Rabu, 20 Maret 2013

The Magic of 3 Percent GDP Growth

For a short month, there was a lot of good economic news packed into February: First, there were the 239,000 jobs added, well above consensus. Then we got a killer retail sales number that recast perceptions of a thrifty U.S. consumer strapped by the payroll tax hike. Businesses restocked their shelves faster than expected. Manufacturing sprang back to life after looking as if it was entering a recession late last year. And don’t forget the housing boom. More building permits were issued in February than in any month in nearly five years.

All this nice data has economists falling over themselves to revise their first-quarter growth estimates. Michael Feroli, chief U.S. economist at JPMorgan Chase (JPM), pushed his first-quarter forecast from 1.5 percent to 2.3 percent. The guys at Goldman Sachs (GS), led by chief economist Jan Hatzius, two-time winner of the award for the world’s most accurate economic forecaster, now think the U.S. will grow by 2.9 percent this quarter.

One of the biggest revisions came from Joseph LaVorgna, chief U.S. economist at Deutsche Bank (DB), who doubled his estimate from 1.5 percent to 3 percent last week after seeing February’s strong retail numbers. He now thinks the economy will grow at 3 percent for the entire year. “Three percent’s the magic number,” says LaVorgna. “If we get 3 percent GDP growth, unemployment falls by a percentage point.”

Three percent growth is a rarity these days. Since the recovery began in June 2009, the U.S. has seen just three quarters where growth was 3 percent or higher: the fourth quarter of 2009, the fourth quarter of 2011, and the third quarter of 2012. Three percent growth is also a game-changer of sorts in that it gives the economy enough momentum to escape the gravitational pull of inflation and population growth, and finally approach the coveted “virtuous cycle” of growth-creating growth.

Jim O’Sullivan, chief U.S. economist at High Frequency Economics, has been sitting on a 3 percent forecast for more than a month, and now worries he may be too low. “If anything, the February numbers are adding up to stronger than 3 percent,” says O’Sullivan.

Some of this growth appears to be pent-up demand from the huge slowdown we saw in the fourth quarter of last year, when the economy slowed to 0.1 percent growth as businesses and consumers all sat on their hands waiting for clarity out of the fiscal cliff showdown. After a huge inventory buildup in the third quarter of last year, businesses significantly slowed their purchases over the last three months of 2012. By the end of the holiday season, there were a lot of bare shelves out there.

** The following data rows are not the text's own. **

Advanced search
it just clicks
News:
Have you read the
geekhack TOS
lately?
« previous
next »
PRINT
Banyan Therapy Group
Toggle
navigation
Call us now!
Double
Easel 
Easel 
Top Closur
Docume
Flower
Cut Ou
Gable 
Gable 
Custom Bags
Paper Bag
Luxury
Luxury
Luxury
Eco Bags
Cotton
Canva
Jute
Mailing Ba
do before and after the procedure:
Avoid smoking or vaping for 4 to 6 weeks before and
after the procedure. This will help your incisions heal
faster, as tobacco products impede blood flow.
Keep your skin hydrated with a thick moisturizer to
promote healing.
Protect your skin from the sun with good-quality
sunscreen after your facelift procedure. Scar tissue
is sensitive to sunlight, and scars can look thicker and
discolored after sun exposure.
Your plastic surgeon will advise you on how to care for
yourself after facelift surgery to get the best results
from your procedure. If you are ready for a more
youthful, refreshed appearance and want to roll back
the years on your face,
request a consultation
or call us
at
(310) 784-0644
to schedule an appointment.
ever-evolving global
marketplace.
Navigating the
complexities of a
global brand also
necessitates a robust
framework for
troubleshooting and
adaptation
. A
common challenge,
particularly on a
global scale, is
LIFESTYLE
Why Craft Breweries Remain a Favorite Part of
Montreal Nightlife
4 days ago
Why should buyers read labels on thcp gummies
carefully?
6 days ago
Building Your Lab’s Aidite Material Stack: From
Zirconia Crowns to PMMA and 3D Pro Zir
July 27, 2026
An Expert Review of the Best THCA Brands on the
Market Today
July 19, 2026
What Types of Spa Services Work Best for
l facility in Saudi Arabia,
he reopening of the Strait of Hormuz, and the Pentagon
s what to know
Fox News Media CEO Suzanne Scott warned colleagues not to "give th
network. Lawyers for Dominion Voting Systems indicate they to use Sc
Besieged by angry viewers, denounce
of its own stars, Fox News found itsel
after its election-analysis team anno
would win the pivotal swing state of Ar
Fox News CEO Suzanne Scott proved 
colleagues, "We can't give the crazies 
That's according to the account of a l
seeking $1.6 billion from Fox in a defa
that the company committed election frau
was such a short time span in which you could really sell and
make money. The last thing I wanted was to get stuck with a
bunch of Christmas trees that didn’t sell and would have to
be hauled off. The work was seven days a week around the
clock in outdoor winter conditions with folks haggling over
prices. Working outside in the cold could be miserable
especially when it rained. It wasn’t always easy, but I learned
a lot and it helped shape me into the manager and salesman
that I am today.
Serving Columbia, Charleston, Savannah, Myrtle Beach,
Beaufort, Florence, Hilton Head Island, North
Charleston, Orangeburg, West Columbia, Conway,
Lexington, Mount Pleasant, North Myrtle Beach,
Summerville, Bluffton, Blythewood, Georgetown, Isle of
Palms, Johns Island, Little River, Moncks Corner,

Another driver is the strong increases we’ve seen in wages to start the year. Aggregate production worker income (a proxy for wage growth) jumped 1.1 percent in February, the biggest month-to-month increase since 2007. That’s gone a long way toward blunting the impact of the payroll tax increase. “Workers have some more ammunition to spend, which is a big plus so far,” says Jacob Oubina, senior U.S. economist at RBC Capital Markets (RY).

One of the more interesting theories behind the sudden burst of positive numbers comes from Maury Harris, chief economist for the Americas at UBS (UBS), who’s been sitting on a 3 percent GDP growth forecast for the first quarter since January. Harris posits that since most business decision-makers and investors in the U.S. are Republicans, a big chunk of high-level economic actors in the U.S. have spent much of the last four months being angry about another four years of President Obama, whose economic policies they see as destructive. “As a group, they have acted with disappointment to his reelection and were hesitant to spend because of the economic disaster they were certain was just around the corner,” says Harris. Only in the last several weeks have they had to face reality and started to come off the sidelines. “They’ve had to get over their anger and realize that the rest of the world was passing them by.”